Y entonces es fácil sentir de continuo la invitación
del Espíritu a la renovación penitencial, como la sentía
el Poverello, enfermo y trabajando, al final de su vida:
"¡Comencemos, hermanos, a servir al Señor, porque hasta
ahora poco o nada hemos hecho!" Toda su vida fue una
búsqueda incesante, puesta la atención en los signos por
los que el Altísimo podía comunicarle la trayectoria que
debía seguir. Desde la primera forma de vida, en 1210,
hasta el Testamento, 1226, hay una evolución palpable en
la respuesta concreta a la vocación evangélica. La
muerte le sorprendió desbrozando el camino. Evolucionó,
pero no vaciló. Marchó seguro en la misma línea que le
fuera manifestada al principio. Fue voluntad de
adaptación, no acomodación ambigua de quien cede
condescendiendo. Nunca firmó tan nítidamente su vocación
y la de su fraternidad como al dictar sus últimas
voluntades.
El ideal franciscano es patrimonio común no sólo de
las varias familias que integran la primera y la segunda
oren, sino de la infinita floración de institutos
religiosos -y ahora también seculares-, que reconocen a
san Francisco por Padre. Tienen sus propios fundadores y
fundadoras, pero con una vinculación carismática,
expresamente cultivada, al espíritu del Poverello. Su
mismo número y variedad pone de manifiesto la inagotable
virtualidad del franciscanismo y su capacidad de
adaptación a las necesidades y a las condiciones de vida
de los hombres. Y es patrimonio asimismo de cuantos
forman en las filas de la Orden Franciscana Seglar, en
comunión fraterna con los hijos e hijas de san Francisco
que han abrazado una vida de consagración.

########################################

**Ejercicio propuesto 1:** Reescribe los registros desde el principio hasta la línea que contiene "text Operating System", ambas incluidas, cambiando "elements" por "components" y sin tocar nada más.

########################################

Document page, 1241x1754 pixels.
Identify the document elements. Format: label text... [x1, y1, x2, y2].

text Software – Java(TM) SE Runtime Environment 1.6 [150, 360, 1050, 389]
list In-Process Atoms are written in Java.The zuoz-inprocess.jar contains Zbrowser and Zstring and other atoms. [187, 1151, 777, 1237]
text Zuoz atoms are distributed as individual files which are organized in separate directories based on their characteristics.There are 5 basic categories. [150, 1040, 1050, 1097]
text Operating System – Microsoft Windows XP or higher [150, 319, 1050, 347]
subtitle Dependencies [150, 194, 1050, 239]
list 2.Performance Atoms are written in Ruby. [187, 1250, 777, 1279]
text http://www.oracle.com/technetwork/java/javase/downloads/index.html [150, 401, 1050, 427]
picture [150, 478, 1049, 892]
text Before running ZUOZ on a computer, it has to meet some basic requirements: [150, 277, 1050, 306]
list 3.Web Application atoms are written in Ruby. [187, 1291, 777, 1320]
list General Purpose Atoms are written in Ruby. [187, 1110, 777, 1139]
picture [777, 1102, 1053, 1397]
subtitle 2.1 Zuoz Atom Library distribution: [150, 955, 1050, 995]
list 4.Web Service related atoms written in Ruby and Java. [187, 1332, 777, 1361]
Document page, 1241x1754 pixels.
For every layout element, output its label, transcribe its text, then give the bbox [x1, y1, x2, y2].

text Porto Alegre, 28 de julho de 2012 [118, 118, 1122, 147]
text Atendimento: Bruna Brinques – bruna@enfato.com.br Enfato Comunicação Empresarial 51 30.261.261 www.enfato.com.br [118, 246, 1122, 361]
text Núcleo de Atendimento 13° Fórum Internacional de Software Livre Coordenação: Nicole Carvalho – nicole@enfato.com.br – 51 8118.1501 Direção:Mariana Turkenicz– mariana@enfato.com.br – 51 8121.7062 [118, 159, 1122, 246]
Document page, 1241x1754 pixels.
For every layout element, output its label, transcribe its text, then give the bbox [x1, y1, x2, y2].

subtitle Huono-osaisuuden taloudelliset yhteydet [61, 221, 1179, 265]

########################################

**Ejercicio propuesto 2:** Enumera todos los nombres con que el fragmento sobre san Francisco se refiere a Dios.

**Resultado 1:**
Document page, 1241x1754 pixels.
Identify the document components. Format: label text... [x1, y1, x2, y2].

text Software – Java(TM) SE Runtime Environment 1.6 [150, 360, 1050, 389]
list In-Process Atoms are written in Java.The zuoz-inprocess.jar contains Zbrowser and Zstring and other atoms. [187, 1151, 777, 1237]
text Zuoz atoms are distributed as individual files which are organized in separate directories based on their characteristics.There are 5 basic categories. [150, 1040, 1050, 1097]
text Operating System – Microsoft Windows XP or higher [150, 319, 1050, 347]

**Resultado 2:**
el Espíritu
el Señor
el Altísimo